§ **Stored data**:
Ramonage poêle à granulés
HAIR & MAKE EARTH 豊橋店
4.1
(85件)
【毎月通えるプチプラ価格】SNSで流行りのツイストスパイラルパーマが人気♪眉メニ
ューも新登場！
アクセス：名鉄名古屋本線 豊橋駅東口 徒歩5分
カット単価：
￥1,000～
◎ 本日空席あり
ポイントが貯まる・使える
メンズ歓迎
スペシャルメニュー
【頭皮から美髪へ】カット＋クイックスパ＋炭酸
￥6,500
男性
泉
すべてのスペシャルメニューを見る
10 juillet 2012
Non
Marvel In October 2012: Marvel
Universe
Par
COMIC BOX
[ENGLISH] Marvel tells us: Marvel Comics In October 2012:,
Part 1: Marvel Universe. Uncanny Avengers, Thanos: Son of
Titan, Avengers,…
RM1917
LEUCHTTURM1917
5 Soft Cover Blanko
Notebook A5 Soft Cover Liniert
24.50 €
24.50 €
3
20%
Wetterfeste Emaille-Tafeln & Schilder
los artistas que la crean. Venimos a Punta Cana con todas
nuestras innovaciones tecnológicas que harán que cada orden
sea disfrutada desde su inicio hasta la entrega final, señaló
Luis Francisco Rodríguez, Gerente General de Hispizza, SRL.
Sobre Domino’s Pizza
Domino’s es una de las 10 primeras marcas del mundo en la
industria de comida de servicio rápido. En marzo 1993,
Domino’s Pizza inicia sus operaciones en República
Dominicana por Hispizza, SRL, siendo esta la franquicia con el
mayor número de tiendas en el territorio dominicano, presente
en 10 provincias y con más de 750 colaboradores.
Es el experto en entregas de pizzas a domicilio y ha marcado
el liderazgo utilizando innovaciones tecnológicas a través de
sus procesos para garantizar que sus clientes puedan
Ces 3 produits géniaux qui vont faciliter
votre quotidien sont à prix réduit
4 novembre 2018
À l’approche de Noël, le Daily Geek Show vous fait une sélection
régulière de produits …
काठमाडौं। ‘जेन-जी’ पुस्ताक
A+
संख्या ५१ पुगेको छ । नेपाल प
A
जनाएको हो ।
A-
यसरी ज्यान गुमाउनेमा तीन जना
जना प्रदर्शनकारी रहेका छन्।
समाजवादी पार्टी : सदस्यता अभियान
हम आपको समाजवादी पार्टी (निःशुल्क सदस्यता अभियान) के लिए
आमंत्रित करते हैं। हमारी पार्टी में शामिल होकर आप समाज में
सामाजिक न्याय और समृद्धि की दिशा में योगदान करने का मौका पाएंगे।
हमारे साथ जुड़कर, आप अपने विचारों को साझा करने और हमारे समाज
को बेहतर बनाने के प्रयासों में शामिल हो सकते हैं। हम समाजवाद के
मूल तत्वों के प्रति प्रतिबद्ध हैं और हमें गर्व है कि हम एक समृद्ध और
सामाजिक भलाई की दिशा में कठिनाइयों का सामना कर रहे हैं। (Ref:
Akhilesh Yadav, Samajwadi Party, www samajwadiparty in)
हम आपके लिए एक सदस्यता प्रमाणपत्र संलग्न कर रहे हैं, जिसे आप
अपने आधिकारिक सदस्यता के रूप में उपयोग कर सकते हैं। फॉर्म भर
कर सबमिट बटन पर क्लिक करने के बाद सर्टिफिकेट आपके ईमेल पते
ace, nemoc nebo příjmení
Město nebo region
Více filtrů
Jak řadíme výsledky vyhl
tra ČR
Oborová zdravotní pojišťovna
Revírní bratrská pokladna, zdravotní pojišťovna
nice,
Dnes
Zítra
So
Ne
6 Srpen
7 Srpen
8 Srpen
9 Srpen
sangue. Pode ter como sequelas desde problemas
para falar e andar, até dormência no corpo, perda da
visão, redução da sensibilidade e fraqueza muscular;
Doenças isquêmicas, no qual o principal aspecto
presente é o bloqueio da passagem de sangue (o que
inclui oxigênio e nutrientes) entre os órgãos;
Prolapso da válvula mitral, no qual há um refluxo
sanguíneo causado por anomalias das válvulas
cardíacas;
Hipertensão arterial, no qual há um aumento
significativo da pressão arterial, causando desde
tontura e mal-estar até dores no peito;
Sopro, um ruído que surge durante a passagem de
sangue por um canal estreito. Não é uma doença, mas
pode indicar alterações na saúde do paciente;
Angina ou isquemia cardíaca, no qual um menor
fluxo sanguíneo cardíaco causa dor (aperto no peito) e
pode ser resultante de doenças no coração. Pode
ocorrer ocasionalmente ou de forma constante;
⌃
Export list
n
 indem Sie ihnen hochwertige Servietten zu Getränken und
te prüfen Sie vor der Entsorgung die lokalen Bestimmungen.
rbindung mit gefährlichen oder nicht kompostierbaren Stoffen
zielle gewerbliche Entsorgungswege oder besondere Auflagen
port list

§ **Work item**:
Using the entries above, give again each line from the one containing "visão, redução da" through the last line, exactly and only those.

§ **Response to this task**:
visão, redução da sensibilidade e fraqueza muscular;
Doenças isquêmicas, no qual o principal aspecto
presente é o bloqueio da passagem de sangue (o que
inclui oxigênio e nutrientes) entre os órgãos;
Prolapso da válvula mitral, no qual há um refluxo
sanguíneo causado por anomalias das válvulas
cardíacas;
Hipertensão arterial, no qual há um aumento
significativo da pressão arterial, causando desde
tontura e mal-estar até dores no peito;
Sopro, um ruído que surge durante a passagem de
sangue por um canal estreito. Não é uma doença, mas
pode indicar alterações na saúde do paciente;
Angina ou isquemia cardíaca, no qual um menor
fluxo sanguíneo cardíaco causa dor (aperto no peito) e
pode ser resultante de doenças no coração. Pode
ocorrer ocasionalmente ou de forma constante;
⌃
Export list
n
 indem Sie ihnen hochwertige Servietten zu Getränken und
te prüfen Sie vor der Entsorgung die lokalen Bestimmungen.
rbindung mit gefährlichen oder nicht kompostierbaren Stoffen
zielle gewerbliche Entsorgungswege oder besondere Auflagen
port list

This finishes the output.